> [JOB] Locate the line bearing "X123008761Y-122192380D01*" in the material below, then reproduce it and each following line up to and including the line bearing "X171014666Y-121525714D01*".

■ ■ ■ ■

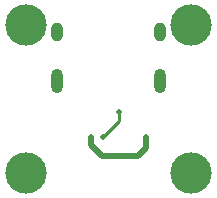
<source format=gbl>
G04 #@! TF.GenerationSoftware,KiCad,Pcbnew,5.1.5*
G04 #@! TF.CreationDate,2020-01-08T02:03:50-03:00*
G04 #@! TF.ProjectId,Unified-Daughterboard,556e6966-6965-4642-9d44-617567687465,rev?*
G04 #@! TF.SameCoordinates,Original*
G04 #@! TF.FileFunction,Copper,L2,Bot*
G04 #@! TF.FilePolarity,Positive*
%FSLAX46Y46*%
G04 Gerber Fmt 4.6, Leading zero omitted, Abs format (unit mm)*
G04 Created by KiCad (PCBNEW 5.1.5) date 2020-01-08 02:03:50*
%MOMM*%
%LPD*%
G04 APERTURE LIST*
%ADD10C,3.500000*%
%ADD11O,1.000000X1.600000*%
%ADD12O,1.000000X2.100000*%
%ADD13C,0.508000*%
%ADD14C,0.254000*%
%ADD15C,0.508000*%
G04 APERTURE END LIST*
D10*
X68004500Y-58543000D03*
X82004500Y-58543000D03*
X68004500Y-71043000D03*
X82004500Y-71043000D03*
D11*
X70684500Y-59143000D03*
X79324500Y-59143000D03*
D12*
X70684500Y-63323000D03*
X79324500Y-63323000D03*
D13*
X74504500Y-68018000D03*
X75897500Y-65889000D03*
X73504500Y-68018000D03*
X78183500Y-68048000D03*
D14*
X74530500Y-68018000D02*
X74504500Y-68018000D01*
X75897500Y-65889000D02*
X75897500Y-66651000D01*
X75897500Y-66651000D02*
X74530500Y-68018000D01*
D15*
X73504500Y-68703000D02*
X73504500Y-68018000D01*
X74463500Y-69662000D02*
X73504500Y-68703000D01*
X75807500Y-69662000D02*
X77458500Y-69662000D01*
X75807500Y-69662000D02*
X74463500Y-69662000D01*
X76569500Y-69662000D02*
X75807500Y-69662000D01*
X78183500Y-68937000D02*
X78183500Y-68048000D01*
X77458500Y-69662000D02*
X78183500Y-68937000D01*
M02*

</source>
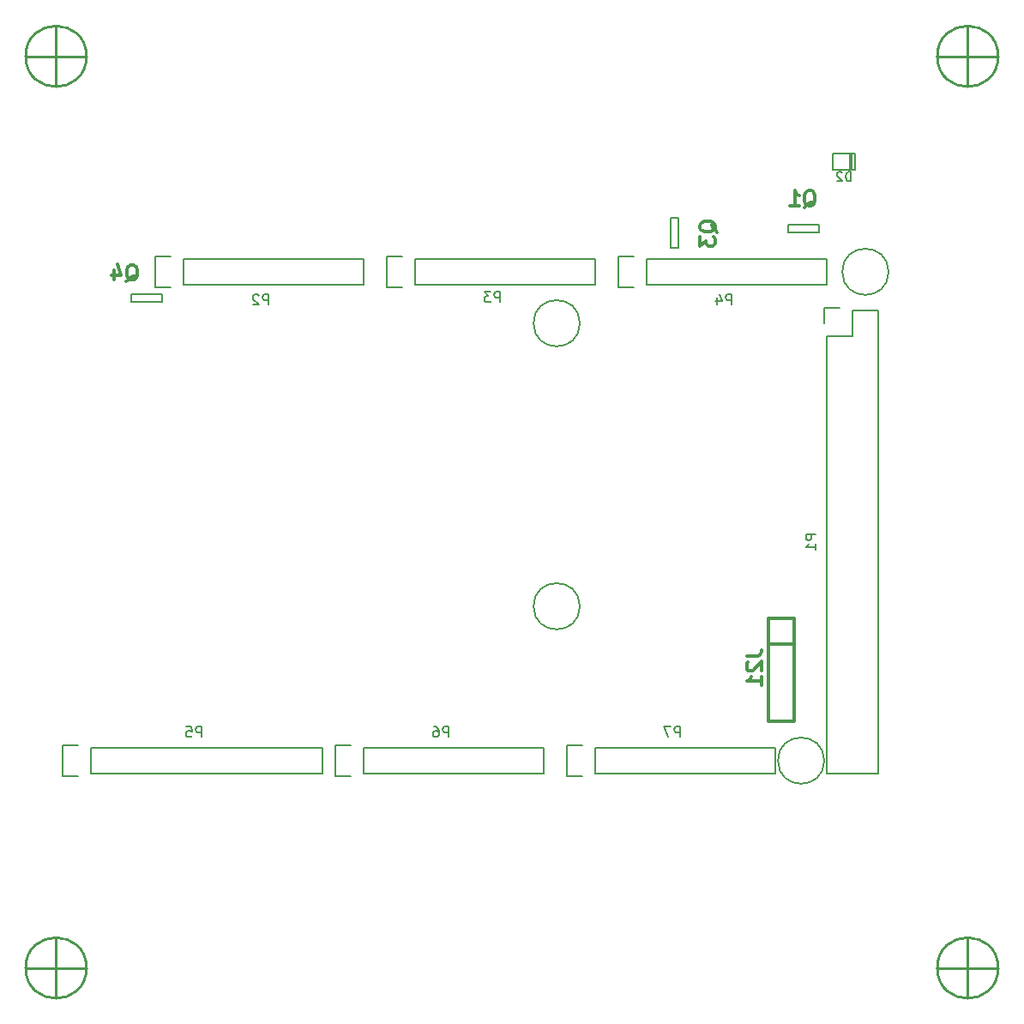
<source format=gbr>
G04 #@! TF.GenerationSoftware,KiCad,Pcbnew,5.1.7-a382d34a8~87~ubuntu20.04.1*
G04 #@! TF.CreationDate,2020-11-26T19:40:13-03:00*
G04 #@! TF.ProjectId,robot uve,726f626f-7420-4757-9665-2e6b69636164,rev?*
G04 #@! TF.SameCoordinates,Original*
G04 #@! TF.FileFunction,Legend,Bot*
G04 #@! TF.FilePolarity,Positive*
%FSLAX46Y46*%
G04 Gerber Fmt 4.6, Leading zero omitted, Abs format (unit mm)*
G04 Created by KiCad (PCBNEW 5.1.7-a382d34a8~87~ubuntu20.04.1) date 2020-11-26 19:40:13*
%MOMM*%
%LPD*%
G01*
G04 APERTURE LIST*
%ADD10C,0.150000*%
%ADD11C,0.254000*%
%ADD12C,0.127000*%
%ADD13C,0.304800*%
%ADD14C,0.300000*%
%ADD15C,0.152400*%
G04 APERTURE END LIST*
D10*
X191168000Y-80084000D02*
X191168000Y-125804000D01*
X186088000Y-125804000D02*
X186088000Y-82624000D01*
X191168000Y-125804000D02*
X186088000Y-125804000D01*
X191168000Y-80084000D02*
X188628000Y-80084000D01*
X185808000Y-81354000D02*
X185808000Y-79804000D01*
X188628000Y-80084000D02*
X188628000Y-82624000D01*
X188628000Y-82624000D02*
X186088000Y-82624000D01*
X185808000Y-79804000D02*
X187358000Y-79804000D01*
X122588000Y-75004000D02*
X140368000Y-75004000D01*
X140368000Y-75004000D02*
X140368000Y-77544000D01*
X140368000Y-77544000D02*
X122588000Y-77544000D01*
X119768000Y-74724000D02*
X121318000Y-74724000D01*
X122588000Y-75004000D02*
X122588000Y-77544000D01*
X121318000Y-77824000D02*
X119768000Y-77824000D01*
X119768000Y-77824000D02*
X119768000Y-74724000D01*
X145448000Y-75004000D02*
X163228000Y-75004000D01*
X163228000Y-75004000D02*
X163228000Y-77544000D01*
X163228000Y-77544000D02*
X145448000Y-77544000D01*
X142628000Y-74724000D02*
X144178000Y-74724000D01*
X145448000Y-75004000D02*
X145448000Y-77544000D01*
X144178000Y-77824000D02*
X142628000Y-77824000D01*
X142628000Y-77824000D02*
X142628000Y-74724000D01*
X168308000Y-75004000D02*
X186088000Y-75004000D01*
X186088000Y-75004000D02*
X186088000Y-77544000D01*
X186088000Y-77544000D02*
X168308000Y-77544000D01*
X165488000Y-74724000D02*
X167038000Y-74724000D01*
X168308000Y-75004000D02*
X168308000Y-77544000D01*
X167038000Y-77824000D02*
X165488000Y-77824000D01*
X165488000Y-77824000D02*
X165488000Y-74724000D01*
X113444000Y-123264000D02*
X136304000Y-123264000D01*
X136304000Y-123264000D02*
X136304000Y-125804000D01*
X136304000Y-125804000D02*
X113444000Y-125804000D01*
X110624000Y-122984000D02*
X112174000Y-122984000D01*
X113444000Y-123264000D02*
X113444000Y-125804000D01*
X112174000Y-126084000D02*
X110624000Y-126084000D01*
X110624000Y-126084000D02*
X110624000Y-122984000D01*
X140368000Y-123264000D02*
X158148000Y-123264000D01*
X158148000Y-123264000D02*
X158148000Y-125804000D01*
X158148000Y-125804000D02*
X140368000Y-125804000D01*
X137548000Y-122984000D02*
X139098000Y-122984000D01*
X140368000Y-123264000D02*
X140368000Y-125804000D01*
X139098000Y-126084000D02*
X137548000Y-126084000D01*
X137548000Y-126084000D02*
X137548000Y-122984000D01*
X163228000Y-123264000D02*
X181008000Y-123264000D01*
X181008000Y-123264000D02*
X181008000Y-125804000D01*
X181008000Y-125804000D02*
X163228000Y-125804000D01*
X160408000Y-122984000D02*
X161958000Y-122984000D01*
X163228000Y-123264000D02*
X163228000Y-125804000D01*
X161958000Y-126084000D02*
X160408000Y-126084000D01*
X160408000Y-126084000D02*
X160408000Y-122984000D01*
X161704000Y-81354000D02*
G75*
G03*
X161704000Y-81354000I-2286000J0D01*
G01*
X192184000Y-76274000D02*
G75*
G03*
X192184000Y-76274000I-2286000J0D01*
G01*
X161704000Y-109294000D02*
G75*
G03*
X161704000Y-109294000I-2286000J0D01*
G01*
X185834000Y-124534000D02*
G75*
G03*
X185834000Y-124534000I-2286000J0D01*
G01*
D11*
X110000000Y-52000000D02*
X110000000Y-58000000D01*
X107000000Y-55000000D02*
X113000000Y-55000000D01*
X113000000Y-55000000D02*
G75*
G03*
X113000000Y-55000000I-3000000J0D01*
G01*
X203000000Y-55000000D02*
G75*
G03*
X203000000Y-55000000I-3000000J0D01*
G01*
X197000000Y-55000000D02*
X203000000Y-55000000D01*
X200000000Y-52000000D02*
X200000000Y-58000000D01*
X200000000Y-142000000D02*
X200000000Y-148000000D01*
X197000000Y-145000000D02*
X203000000Y-145000000D01*
X203000000Y-145000000D02*
G75*
G03*
X203000000Y-145000000I-3000000J0D01*
G01*
X113000000Y-145000000D02*
G75*
G03*
X113000000Y-145000000I-3000000J0D01*
G01*
X107000000Y-145000000D02*
X113000000Y-145000000D01*
X110000000Y-142000000D02*
X110000000Y-148000000D01*
D12*
X185297200Y-71600000D02*
X182300000Y-71600000D01*
X182300000Y-71600000D02*
X182300000Y-72400000D01*
X182300000Y-72400000D02*
X185297200Y-72400000D01*
X185300000Y-72400000D02*
X185300000Y-71600000D01*
X170675000Y-70927800D02*
X170675000Y-73925000D01*
X170675000Y-73925000D02*
X171475000Y-73925000D01*
X171475000Y-73925000D02*
X171475000Y-70927800D01*
X171475000Y-70925000D02*
X170675000Y-70925000D01*
X120450000Y-79250000D02*
X120450000Y-78450000D01*
X117450000Y-79250000D02*
X120447200Y-79250000D01*
X117450000Y-78450000D02*
X117450000Y-79250000D01*
X120447200Y-78450000D02*
X117450000Y-78450000D01*
X188399160Y-64599900D02*
X188399160Y-66200100D01*
X188500760Y-66200100D02*
X188500760Y-64599900D01*
X186700000Y-66200000D02*
X188900000Y-66200000D01*
X188899540Y-66200100D02*
X188899540Y-64599900D01*
X188900000Y-64600000D02*
X186700000Y-64600000D01*
X186700000Y-64600000D02*
X186700000Y-66200200D01*
D13*
X180330000Y-112990000D02*
X182870000Y-112990000D01*
X182870000Y-120610000D02*
X182870000Y-110450000D01*
X180330000Y-110450000D02*
X180330000Y-120610000D01*
X182870000Y-110450000D02*
X180330000Y-110450000D01*
X180330000Y-120610000D02*
X182870000Y-120610000D01*
D10*
X185016380Y-102205904D02*
X184016380Y-102205904D01*
X184016380Y-102586857D01*
X184064000Y-102682095D01*
X184111619Y-102729714D01*
X184206857Y-102777333D01*
X184349714Y-102777333D01*
X184444952Y-102729714D01*
X184492571Y-102682095D01*
X184540190Y-102586857D01*
X184540190Y-102205904D01*
X185016380Y-103729714D02*
X185016380Y-103158285D01*
X185016380Y-103444000D02*
X184016380Y-103444000D01*
X184159238Y-103348761D01*
X184254476Y-103253523D01*
X184302095Y-103158285D01*
X130946095Y-79520380D02*
X130946095Y-78520380D01*
X130565142Y-78520380D01*
X130469904Y-78568000D01*
X130422285Y-78615619D01*
X130374666Y-78710857D01*
X130374666Y-78853714D01*
X130422285Y-78948952D01*
X130469904Y-78996571D01*
X130565142Y-79044190D01*
X130946095Y-79044190D01*
X129993714Y-78615619D02*
X129946095Y-78568000D01*
X129850857Y-78520380D01*
X129612761Y-78520380D01*
X129517523Y-78568000D01*
X129469904Y-78615619D01*
X129422285Y-78710857D01*
X129422285Y-78806095D01*
X129469904Y-78948952D01*
X130041333Y-79520380D01*
X129422285Y-79520380D01*
X153806095Y-79266380D02*
X153806095Y-78266380D01*
X153425142Y-78266380D01*
X153329904Y-78314000D01*
X153282285Y-78361619D01*
X153234666Y-78456857D01*
X153234666Y-78599714D01*
X153282285Y-78694952D01*
X153329904Y-78742571D01*
X153425142Y-78790190D01*
X153806095Y-78790190D01*
X152901333Y-78266380D02*
X152282285Y-78266380D01*
X152615619Y-78647333D01*
X152472761Y-78647333D01*
X152377523Y-78694952D01*
X152329904Y-78742571D01*
X152282285Y-78837809D01*
X152282285Y-79075904D01*
X152329904Y-79171142D01*
X152377523Y-79218761D01*
X152472761Y-79266380D01*
X152758476Y-79266380D01*
X152853714Y-79218761D01*
X152901333Y-79171142D01*
X176666095Y-79520380D02*
X176666095Y-78520380D01*
X176285142Y-78520380D01*
X176189904Y-78568000D01*
X176142285Y-78615619D01*
X176094666Y-78710857D01*
X176094666Y-78853714D01*
X176142285Y-78948952D01*
X176189904Y-78996571D01*
X176285142Y-79044190D01*
X176666095Y-79044190D01*
X175237523Y-78853714D02*
X175237523Y-79520380D01*
X175475619Y-78472761D02*
X175713714Y-79187047D01*
X175094666Y-79187047D01*
X124342095Y-122192380D02*
X124342095Y-121192380D01*
X123961142Y-121192380D01*
X123865904Y-121240000D01*
X123818285Y-121287619D01*
X123770666Y-121382857D01*
X123770666Y-121525714D01*
X123818285Y-121620952D01*
X123865904Y-121668571D01*
X123961142Y-121716190D01*
X124342095Y-121716190D01*
X122865904Y-121192380D02*
X123342095Y-121192380D01*
X123389714Y-121668571D01*
X123342095Y-121620952D01*
X123246857Y-121573333D01*
X123008761Y-121573333D01*
X122913523Y-121620952D01*
X122865904Y-121668571D01*
X122818285Y-121763809D01*
X122818285Y-122001904D01*
X122865904Y-122097142D01*
X122913523Y-122144761D01*
X123008761Y-122192380D01*
X123246857Y-122192380D01*
X123342095Y-122144761D01*
X123389714Y-122097142D01*
X148726095Y-122192380D02*
X148726095Y-121192380D01*
X148345142Y-121192380D01*
X148249904Y-121240000D01*
X148202285Y-121287619D01*
X148154666Y-121382857D01*
X148154666Y-121525714D01*
X148202285Y-121620952D01*
X148249904Y-121668571D01*
X148345142Y-121716190D01*
X148726095Y-121716190D01*
X147297523Y-121192380D02*
X147488000Y-121192380D01*
X147583238Y-121240000D01*
X147630857Y-121287619D01*
X147726095Y-121430476D01*
X147773714Y-121620952D01*
X147773714Y-122001904D01*
X147726095Y-122097142D01*
X147678476Y-122144761D01*
X147583238Y-122192380D01*
X147392761Y-122192380D01*
X147297523Y-122144761D01*
X147249904Y-122097142D01*
X147202285Y-122001904D01*
X147202285Y-121763809D01*
X147249904Y-121668571D01*
X147297523Y-121620952D01*
X147392761Y-121573333D01*
X147583238Y-121573333D01*
X147678476Y-121620952D01*
X147726095Y-121668571D01*
X147773714Y-121763809D01*
X171586095Y-122192380D02*
X171586095Y-121192380D01*
X171205142Y-121192380D01*
X171109904Y-121240000D01*
X171062285Y-121287619D01*
X171014666Y-121382857D01*
X171014666Y-121525714D01*
X171062285Y-121620952D01*
X171109904Y-121668571D01*
X171205142Y-121716190D01*
X171586095Y-121716190D01*
X170681333Y-121192380D02*
X170014666Y-121192380D01*
X170443238Y-122192380D01*
D14*
X183842857Y-69921428D02*
X183985714Y-69850000D01*
X184128571Y-69707142D01*
X184342857Y-69492857D01*
X184485714Y-69421428D01*
X184628571Y-69421428D01*
X184557142Y-69778571D02*
X184700000Y-69707142D01*
X184842857Y-69564285D01*
X184914285Y-69278571D01*
X184914285Y-68778571D01*
X184842857Y-68492857D01*
X184700000Y-68350000D01*
X184557142Y-68278571D01*
X184271428Y-68278571D01*
X184128571Y-68350000D01*
X183985714Y-68492857D01*
X183914285Y-68778571D01*
X183914285Y-69278571D01*
X183985714Y-69564285D01*
X184128571Y-69707142D01*
X184271428Y-69778571D01*
X184557142Y-69778571D01*
X182485714Y-69778571D02*
X183342857Y-69778571D01*
X182914285Y-69778571D02*
X182914285Y-68278571D01*
X183057142Y-68492857D01*
X183200000Y-68635714D01*
X183342857Y-68707142D01*
X175221428Y-72382142D02*
X175150000Y-72239285D01*
X175007142Y-72096428D01*
X174792857Y-71882142D01*
X174721428Y-71739285D01*
X174721428Y-71596428D01*
X175078571Y-71667857D02*
X175007142Y-71525000D01*
X174864285Y-71382142D01*
X174578571Y-71310714D01*
X174078571Y-71310714D01*
X173792857Y-71382142D01*
X173650000Y-71525000D01*
X173578571Y-71667857D01*
X173578571Y-71953571D01*
X173650000Y-72096428D01*
X173792857Y-72239285D01*
X174078571Y-72310714D01*
X174578571Y-72310714D01*
X174864285Y-72239285D01*
X175007142Y-72096428D01*
X175078571Y-71953571D01*
X175078571Y-71667857D01*
X173578571Y-72810714D02*
X173578571Y-73739285D01*
X174150000Y-73239285D01*
X174150000Y-73453571D01*
X174221428Y-73596428D01*
X174292857Y-73667857D01*
X174435714Y-73739285D01*
X174792857Y-73739285D01*
X174935714Y-73667857D01*
X175007142Y-73596428D01*
X175078571Y-73453571D01*
X175078571Y-73025000D01*
X175007142Y-72882142D01*
X174935714Y-72810714D01*
X116942857Y-77221428D02*
X117085714Y-77150000D01*
X117228571Y-77007142D01*
X117442857Y-76792857D01*
X117585714Y-76721428D01*
X117728571Y-76721428D01*
X117657142Y-77078571D02*
X117800000Y-77007142D01*
X117942857Y-76864285D01*
X118014285Y-76578571D01*
X118014285Y-76078571D01*
X117942857Y-75792857D01*
X117800000Y-75650000D01*
X117657142Y-75578571D01*
X117371428Y-75578571D01*
X117228571Y-75650000D01*
X117085714Y-75792857D01*
X117014285Y-76078571D01*
X117014285Y-76578571D01*
X117085714Y-76864285D01*
X117228571Y-77007142D01*
X117371428Y-77078571D01*
X117657142Y-77078571D01*
X115728571Y-76078571D02*
X115728571Y-77078571D01*
X116085714Y-75507142D02*
X116442857Y-76578571D01*
X115514285Y-76578571D01*
D15*
X188474914Y-67313657D02*
X188474914Y-66399257D01*
X188257200Y-66399257D01*
X188126571Y-66442800D01*
X188039485Y-66529885D01*
X187995942Y-66616971D01*
X187952400Y-66791142D01*
X187952400Y-66921771D01*
X187995942Y-67095942D01*
X188039485Y-67183028D01*
X188126571Y-67270114D01*
X188257200Y-67313657D01*
X188474914Y-67313657D01*
X187604057Y-66486342D02*
X187560514Y-66442800D01*
X187473428Y-66399257D01*
X187255714Y-66399257D01*
X187168628Y-66442800D01*
X187125085Y-66486342D01*
X187081542Y-66573428D01*
X187081542Y-66660514D01*
X187125085Y-66791142D01*
X187647600Y-67313657D01*
X187081542Y-67313657D01*
D14*
X178178571Y-114185714D02*
X179250000Y-114185714D01*
X179464285Y-114114285D01*
X179607142Y-113971428D01*
X179678571Y-113757142D01*
X179678571Y-113614285D01*
X178321428Y-114828571D02*
X178250000Y-114900000D01*
X178178571Y-115042857D01*
X178178571Y-115400000D01*
X178250000Y-115542857D01*
X178321428Y-115614285D01*
X178464285Y-115685714D01*
X178607142Y-115685714D01*
X178821428Y-115614285D01*
X179678571Y-114757142D01*
X179678571Y-115685714D01*
X179678571Y-117114285D02*
X179678571Y-116257142D01*
X179678571Y-116685714D02*
X178178571Y-116685714D01*
X178392857Y-116542857D01*
X178535714Y-116400000D01*
X178607142Y-116257142D01*
M02*

</source>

■ ■ ■ ■

> [COMPLETED EXERCISE]
X123008761Y-122192380D01*
X123246857Y-122192380D01*
X123342095Y-122144761D01*
X123389714Y-122097142D01*
X148726095Y-122192380D02*
X148726095Y-121192380D01*
X148345142Y-121192380D01*
X148249904Y-121240000D01*
X148202285Y-121287619D01*
X148154666Y-121382857D01*
X148154666Y-121525714D01*
X148202285Y-121620952D01*
X148249904Y-121668571D01*
X148345142Y-121716190D01*
X148726095Y-121716190D01*
X147297523Y-121192380D02*
X147488000Y-121192380D01*
X147583238Y-121240000D01*
X147630857Y-121287619D01*
X147726095Y-121430476D01*
X147773714Y-121620952D01*
X147773714Y-122001904D01*
X147726095Y-122097142D01*
X147678476Y-122144761D01*
X147583238Y-122192380D01*
X147392761Y-122192380D01*
X147297523Y-122144761D01*
X147249904Y-122097142D01*
X147202285Y-122001904D01*
X147202285Y-121763809D01*
X147249904Y-121668571D01*
X147297523Y-121620952D01*
X147392761Y-121573333D01*
X147583238Y-121573333D01*
X147678476Y-121620952D01*
X147726095Y-121668571D01*
X147773714Y-121763809D01*
X171586095Y-122192380D02*
X171586095Y-121192380D01*
X171205142Y-121192380D01*
X171109904Y-121240000D01*
X171062285Y-121287619D01*
X171014666Y-121382857D01*
X171014666Y-121525714D01*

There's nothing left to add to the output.